Re: [PATCH 0/2] namespaces: log namespaces per task

From: James Bottomley
Date: Tue May 06 2014 - 19:57:43 EST


On Tue, 2014-05-06 at 17:41 -0400, Richard Guy Briggs wrote:
> On 14/05/05, James Bottomley wrote:
> > On May 5, 2014 3:36:38 PM PDT, Serge Hallyn <serge.hallyn@xxxxxxxxxx> wrote:
> > >Quoting James Bottomley (James.Bottomley@xxxxxxxxxxxxxxxxxxxxx):
> > >> On Mon, 2014-05-05 at 22:27 +0000, Serge Hallyn wrote:
> > >> > Quoting James Bottomley (James.Bottomley@xxxxxxxxxxxxxxxxxxxxx):
> > >> > > On Mon, 2014-05-05 at 17:48 -0400, Richard Guy Briggs wrote:
> > >> > > > On 14/05/05, Serge E. Hallyn wrote:
> > >> > > > > Quoting James Bottomley
> > >(James.Bottomley@xxxxxxxxxxxxxxxxxxxxx):
> > >> > > > > > On Tue, 2014-04-22 at 14:12 -0400, Richard Guy Briggs
> > >wrote:
> > >> > > > > > > Questions:
> > >> > > > > > > Is there a way to link serial numbers of namespaces
> > >involved in migration of a
> > >> > > > > > > container to another kernel? (I had a brief look at
> > >CRIU.) Is there a unique
> > >> > > > > > > identifier for each running instance of a kernel?
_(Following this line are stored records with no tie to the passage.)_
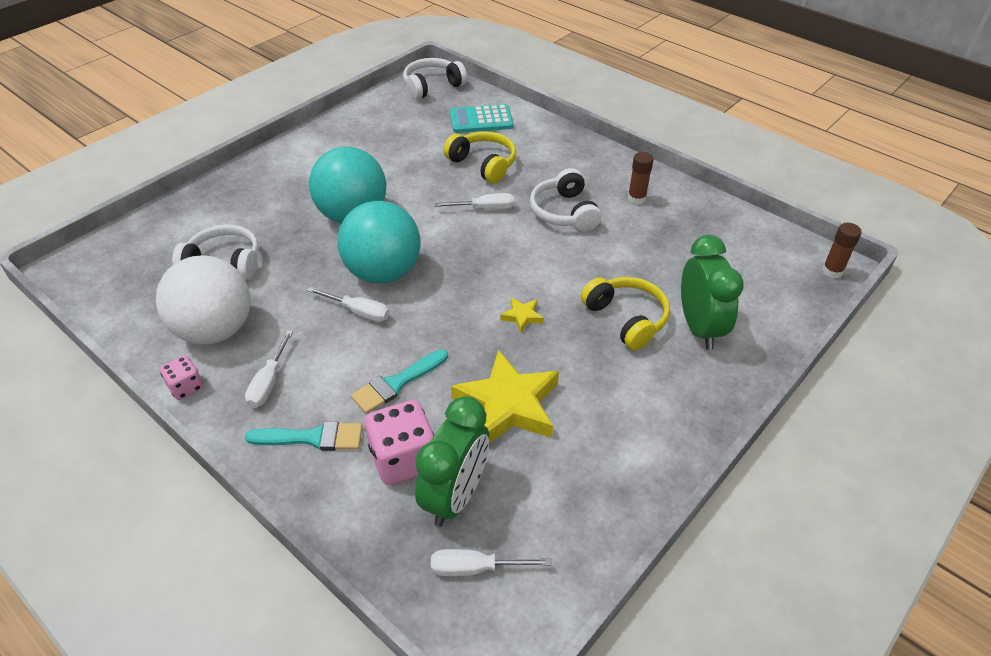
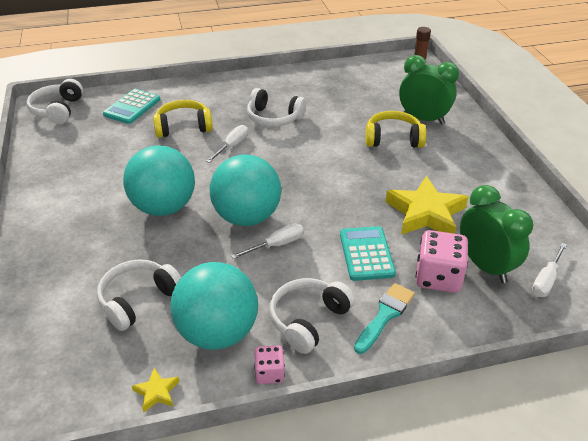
camera: 55 degrees left, 5 degrees down
(215, 330) = (218, 332): white ball -> turquoise ball
(269, 382) = (308, 320): white screwdriver -> white headphones
(396, 383) = (366, 254): turquoise brush -> turquoise calculator
(522, 316) = (353, 175): yellow star -> yellow star (156, 392)
(636, 198) = (293, 88): brown glue stick -> none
Or at
> > >least some identifier
> > >> > > > > > > within the container migration realm?
> > >> > > > > >
> > >> > > > > > Are you asking for a way of distinguishing an migrated
> > >container from an
> > >> > > > > > unmigrated one? The answer is pretty much "no" because the
> > >job of
> > >> > > > > > migration is to restore to the same state as much as
> > >possible.
> > >> > > > > >
> > >> > > > > > Reading between the lines, I think your goal is to
> > >correlate audit
> > >> > > > > > information across a container migration, right? Ideally
> > >the management
> > >> > > > > > system should be able to cough up an audit trail for a
> > >container
> > >> > > > > > wherever it's running and however many times it's been
> > >migrated?
> > >> > > > > >
> > >> > > > > > In that case, I think your idea of a numeric serial number
> > >in a dense
> > >> > > > > > range is wrong. Because the range is dense you're
> > >obviously never going
> > >> > > > > > to be able to use the same serial number across a
> > >migration. However,
> > >> > > > >
> > >> > > > > Ah, but I was being silly before, we can actually address
> > >this pretty
> > >> > > > > simply. If we just (for instance) add
> > >> > > > > /proc/self/ns/{ic,mnt,net,pid,user,uts}_seq containing the
> > >serial number
> > >> > > > > for the relevant ns for the task, then criu can dump this
> > >info at
> > >> > > > > checkpoint. Then at restart it can dump an audit message per
> > >task and
> > >> > > > > ns saying old_serial=%x,new_serial=%x. That way the audit
> > >log reader
> > >> > > > > can if it cares keep track.
> > >> > > >
> > >> > > > This is the sort of idea I had in mind...
> > >> > >
> > >> > > OK, but I don't understand then why you need a serial number.
> > >There are
> > >> > > plenty of things we preserve across a migration, like namespace
> > >name for
> > >> > > instance. Could you explain what function it performs because I
> > >think I
> > >> > > might be missing something.
> > >> >
> > >> > We're looking ahead to a time when audit is namespaced, and a
> > >container
> > >> > can keep its own audit logs (without limiting what the host audits
> > >of
> > >> > course). So if a container is auditing suspicious activity by some
> > >> > task in a sub-namesapce, then the whole parent container gets
> > >migrated,
> > >> > after migration we want to continue being able to correlate the
> > >namespaces.
> > >> >
> > >> > We're also looking at audit trails on a host that is up for years.
> > >We
> > >> > would like every namespace to be uniquely logged there. That is
> > >why
> > >> > inode #s on /proc/self/ns/* are not sufficient, unless we add a
> > >generation
> > >> > # (which would end more complicated, not less, than a serial #).
> > >>
> > >> Right, but when the contaner has an audit namespace, that namespace
> > >has
> > >> a name,
> > >
> > >What ns has a name?
> >
> > The netns for instance.
> >
> > > The audit ns can be tied to 50 pid namespaces, and
> > >we
> > >want to log which pidns is responsible for something.
> > >
> > >If you mean the pidns has a name, that's the problem... it does not,
> > >it
> > >only has a inode # which may later be re-use.
> >
> > I still think there's a miscommunication somewhere: I believe you just
> > need a stable id to tie the audit to, so why not just give the audit
> > namespace a name like net? The id would then be durable across
> > migrations.
>
> Audit does not have its own namespace (yet).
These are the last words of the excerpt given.